Having a vehicle like the WaterCooler can even be a comfort to employees, especially newbies. “Imagine you are an employee starting off in a store in California. Literally your world is just the other people in that store or you might be the only employee in that position in that store. You end up dealing with issues that others may not have to deal with, so it can be a lonely island.

“Employees can use the WaterCooler to express those issues and get them out to a larger audience. On the site, there are always people willing to share with each other problems they’ve had or success stories they’ve experienced. It helps employees realize that they are not alone; there are always others who have gone down that same path.”
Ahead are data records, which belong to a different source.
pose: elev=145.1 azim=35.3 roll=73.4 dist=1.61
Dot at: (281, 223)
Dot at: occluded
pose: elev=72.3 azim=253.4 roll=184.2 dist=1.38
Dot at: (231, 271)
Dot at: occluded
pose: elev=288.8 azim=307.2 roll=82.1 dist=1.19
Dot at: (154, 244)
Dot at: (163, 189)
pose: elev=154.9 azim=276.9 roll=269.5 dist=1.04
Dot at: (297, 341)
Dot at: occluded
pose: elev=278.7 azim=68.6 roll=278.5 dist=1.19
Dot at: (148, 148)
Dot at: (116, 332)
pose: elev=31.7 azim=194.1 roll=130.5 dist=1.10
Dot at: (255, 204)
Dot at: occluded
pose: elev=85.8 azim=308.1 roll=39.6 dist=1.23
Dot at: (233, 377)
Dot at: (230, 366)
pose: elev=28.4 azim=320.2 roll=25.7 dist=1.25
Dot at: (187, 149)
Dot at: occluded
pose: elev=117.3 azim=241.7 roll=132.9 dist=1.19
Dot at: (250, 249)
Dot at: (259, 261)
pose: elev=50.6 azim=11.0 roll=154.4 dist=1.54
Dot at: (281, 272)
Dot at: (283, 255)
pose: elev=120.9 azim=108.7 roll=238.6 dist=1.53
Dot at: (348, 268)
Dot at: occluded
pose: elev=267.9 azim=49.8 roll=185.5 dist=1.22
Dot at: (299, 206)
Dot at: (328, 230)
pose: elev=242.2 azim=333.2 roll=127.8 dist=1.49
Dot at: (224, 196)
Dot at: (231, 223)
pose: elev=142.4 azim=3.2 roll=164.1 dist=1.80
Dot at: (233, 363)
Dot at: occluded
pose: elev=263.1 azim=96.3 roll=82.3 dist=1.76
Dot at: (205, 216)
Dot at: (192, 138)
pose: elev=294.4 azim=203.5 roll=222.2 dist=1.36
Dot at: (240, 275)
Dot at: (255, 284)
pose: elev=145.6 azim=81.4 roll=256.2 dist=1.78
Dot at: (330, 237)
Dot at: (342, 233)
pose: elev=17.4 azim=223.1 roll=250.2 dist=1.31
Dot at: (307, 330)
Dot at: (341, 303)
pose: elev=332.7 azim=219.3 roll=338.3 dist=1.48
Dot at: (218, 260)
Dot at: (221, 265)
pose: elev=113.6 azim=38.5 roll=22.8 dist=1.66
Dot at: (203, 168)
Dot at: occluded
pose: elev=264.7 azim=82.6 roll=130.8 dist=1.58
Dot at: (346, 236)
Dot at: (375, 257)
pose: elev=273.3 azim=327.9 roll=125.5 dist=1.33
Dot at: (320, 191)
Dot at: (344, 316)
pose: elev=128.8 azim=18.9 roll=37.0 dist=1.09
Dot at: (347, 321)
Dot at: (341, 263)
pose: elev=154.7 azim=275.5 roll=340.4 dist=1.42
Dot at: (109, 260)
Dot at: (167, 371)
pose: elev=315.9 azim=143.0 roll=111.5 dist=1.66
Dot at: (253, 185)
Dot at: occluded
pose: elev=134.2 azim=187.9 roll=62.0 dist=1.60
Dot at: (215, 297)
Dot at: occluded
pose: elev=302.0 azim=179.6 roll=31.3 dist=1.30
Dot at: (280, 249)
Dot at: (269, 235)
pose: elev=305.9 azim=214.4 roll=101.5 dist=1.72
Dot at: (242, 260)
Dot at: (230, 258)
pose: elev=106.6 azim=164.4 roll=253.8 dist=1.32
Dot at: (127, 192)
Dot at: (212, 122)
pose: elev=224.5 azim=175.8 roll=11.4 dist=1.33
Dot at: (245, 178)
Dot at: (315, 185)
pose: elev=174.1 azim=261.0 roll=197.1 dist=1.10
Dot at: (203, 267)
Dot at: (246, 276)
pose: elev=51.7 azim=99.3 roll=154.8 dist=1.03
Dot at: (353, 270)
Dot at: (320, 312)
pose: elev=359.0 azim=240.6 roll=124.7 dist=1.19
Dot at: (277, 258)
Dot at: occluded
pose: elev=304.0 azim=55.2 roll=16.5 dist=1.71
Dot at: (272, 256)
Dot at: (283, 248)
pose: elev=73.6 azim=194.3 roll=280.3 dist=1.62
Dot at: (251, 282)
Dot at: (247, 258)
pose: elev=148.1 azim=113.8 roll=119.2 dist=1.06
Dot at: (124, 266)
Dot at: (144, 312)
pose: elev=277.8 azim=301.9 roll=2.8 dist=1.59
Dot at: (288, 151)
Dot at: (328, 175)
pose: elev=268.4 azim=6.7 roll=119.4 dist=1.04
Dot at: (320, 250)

So how effective has the vehicle been?

According to Hokenson, “There are mixed emotions about it. There is a level of understanding you run into with our leadership and other employees. To be fair, we’ve been doing this for years (e.g. Blue Shirt Nation) but the concept is still kind of new to lots of people. Myself, I see the value in this but it is sometimes a struggle to sell that value to others. It certainly has a value to the company in the fact that we can capture specific data from our field. We have over 1,100 stores so we are not going to be able to personally hear from all those employees. The WaterCooler opens the door to where we would have only been able to talk to a certain number of employees – now we can talk to 10,000 employees. It just magnifies the level of communications we can actually have.”